Start PASSAGE

In a significant move, five House members from the Ways & Means Committee notified President Obama that global tribunal provisions should be excluded from future trade treaties.
Most, if not all, of these congressmen have voted for past agreements that did included the Investor State Dispute Settlement (global tribunal) mechanism. ISDS basically means that foreign corporations can sue our local, state or federal governments before global tribunals rather than in the US courts.
Even pro-trade agreement organizations have been expressing discomfort over ISDS provisions. The Germans have also said that they don’t want them.
Here is the letter.
December 17, 2014
The Honorable Barack Obama
President of the United States of America
The White House
Washington, DC 20500
Dear Mr. President:
We thank you for your efforts to grow the economy, provide greater opportunities for working people and promote more sustainable energy and environmental policies. As you begin negotiations on the Trans-Atlantic Trade and Investment Partnership (TTIP), we urge you to seek investment rules that further these goals by ensuring an appropriate balance between investor protections and the public interest.
Congress has repeatedly expressed concerns about the investment provisions of U.S. trade agreements. The inclusion of investor-to-state dispute settlement process (ISDS) in previous trade agreements advantages foreign investors over domestic ones and threatens US laws, regulations, and judicial decisions protecting health and public safety. These provisions provide foreign investors the right to either bypass our own courts entirely or to undermine them by challenging their results before panels of private arbitrators who are not required to protect the public interest or to utilize American legal principles and precedent.

End PASSAGE
Start SUPPLIED DATA

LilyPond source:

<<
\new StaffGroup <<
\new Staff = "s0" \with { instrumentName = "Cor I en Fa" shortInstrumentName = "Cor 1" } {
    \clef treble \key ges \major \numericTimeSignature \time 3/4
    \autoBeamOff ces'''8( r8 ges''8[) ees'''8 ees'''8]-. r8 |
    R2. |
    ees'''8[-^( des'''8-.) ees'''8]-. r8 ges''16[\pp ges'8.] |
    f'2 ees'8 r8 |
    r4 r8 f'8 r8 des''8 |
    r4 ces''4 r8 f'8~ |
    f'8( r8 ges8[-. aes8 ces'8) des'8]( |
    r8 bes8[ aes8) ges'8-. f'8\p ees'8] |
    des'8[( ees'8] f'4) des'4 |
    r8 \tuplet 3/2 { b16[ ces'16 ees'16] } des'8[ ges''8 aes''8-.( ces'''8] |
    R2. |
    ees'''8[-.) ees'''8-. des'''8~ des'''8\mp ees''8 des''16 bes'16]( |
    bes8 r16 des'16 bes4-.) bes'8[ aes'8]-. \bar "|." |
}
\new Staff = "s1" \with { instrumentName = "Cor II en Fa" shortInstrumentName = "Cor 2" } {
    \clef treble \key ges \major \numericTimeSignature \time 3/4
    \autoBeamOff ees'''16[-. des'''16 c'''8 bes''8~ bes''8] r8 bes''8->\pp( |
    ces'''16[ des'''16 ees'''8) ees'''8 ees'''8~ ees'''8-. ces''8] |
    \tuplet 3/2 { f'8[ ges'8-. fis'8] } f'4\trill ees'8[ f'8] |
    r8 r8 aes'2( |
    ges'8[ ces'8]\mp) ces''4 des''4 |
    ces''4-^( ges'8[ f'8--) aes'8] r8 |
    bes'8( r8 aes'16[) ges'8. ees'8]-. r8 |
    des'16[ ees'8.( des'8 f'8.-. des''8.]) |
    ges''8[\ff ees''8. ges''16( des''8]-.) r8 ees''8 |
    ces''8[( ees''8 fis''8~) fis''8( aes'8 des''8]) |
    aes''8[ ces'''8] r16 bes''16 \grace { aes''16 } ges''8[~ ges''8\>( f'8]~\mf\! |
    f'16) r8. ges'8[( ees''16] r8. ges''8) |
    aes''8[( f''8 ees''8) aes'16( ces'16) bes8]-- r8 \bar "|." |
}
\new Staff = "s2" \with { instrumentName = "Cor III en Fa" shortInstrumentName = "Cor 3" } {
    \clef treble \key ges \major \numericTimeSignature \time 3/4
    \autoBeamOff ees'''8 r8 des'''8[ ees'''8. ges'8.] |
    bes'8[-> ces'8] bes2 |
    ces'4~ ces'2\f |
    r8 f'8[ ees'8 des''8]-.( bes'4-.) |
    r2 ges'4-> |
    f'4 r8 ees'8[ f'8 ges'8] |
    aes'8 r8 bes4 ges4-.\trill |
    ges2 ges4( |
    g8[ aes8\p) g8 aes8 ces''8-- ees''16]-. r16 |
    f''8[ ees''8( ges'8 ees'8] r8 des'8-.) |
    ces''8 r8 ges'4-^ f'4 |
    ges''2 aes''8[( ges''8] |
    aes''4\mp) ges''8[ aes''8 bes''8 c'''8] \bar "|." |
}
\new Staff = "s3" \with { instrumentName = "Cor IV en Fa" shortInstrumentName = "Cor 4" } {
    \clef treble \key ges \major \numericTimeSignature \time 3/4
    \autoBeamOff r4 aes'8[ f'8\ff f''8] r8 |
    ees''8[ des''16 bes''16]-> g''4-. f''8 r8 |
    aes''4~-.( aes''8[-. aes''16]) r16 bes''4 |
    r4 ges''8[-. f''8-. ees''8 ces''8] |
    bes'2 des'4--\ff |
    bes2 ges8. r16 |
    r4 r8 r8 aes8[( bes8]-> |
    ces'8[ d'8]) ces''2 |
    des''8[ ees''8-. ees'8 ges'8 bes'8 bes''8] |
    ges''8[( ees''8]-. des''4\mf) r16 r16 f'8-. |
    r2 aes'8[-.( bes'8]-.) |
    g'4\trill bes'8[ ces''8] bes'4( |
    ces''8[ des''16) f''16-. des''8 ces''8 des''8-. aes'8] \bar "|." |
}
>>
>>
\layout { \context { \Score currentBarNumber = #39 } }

End SUPPLIED DATA

YOUR TASKS
- a) Answer each question about the trade passage on its own line, marked (i), (ii), and (iii).
(i) How many House members sent the notice to President Obama, and what committee were they on?
(ii) What date does the letter carry?
(iii) What negotiations does the letter say the President is beginning?
- b) Using the trade passage, explain in one to three sentences why the letter objects to including ISDS in trade agreements.

RESULTS OF THE TASKS
- a)
(i) Five House members from the Ways & Means Committee.
(ii) December 17, 2014.
(iii) The Trans-Atlantic Trade and Investment Partnership (TTIP).

- b) The letter says ISDS favors foreign investors over domestic ones and threatens U.S. laws, regulations, and judicial decisions that protect health and public safety. It lets foreign investors bypass U.S. courts or challenge their results before private arbitrators. Those arbitrators are not required to protect the public interest or to follow American legal principles and precedent.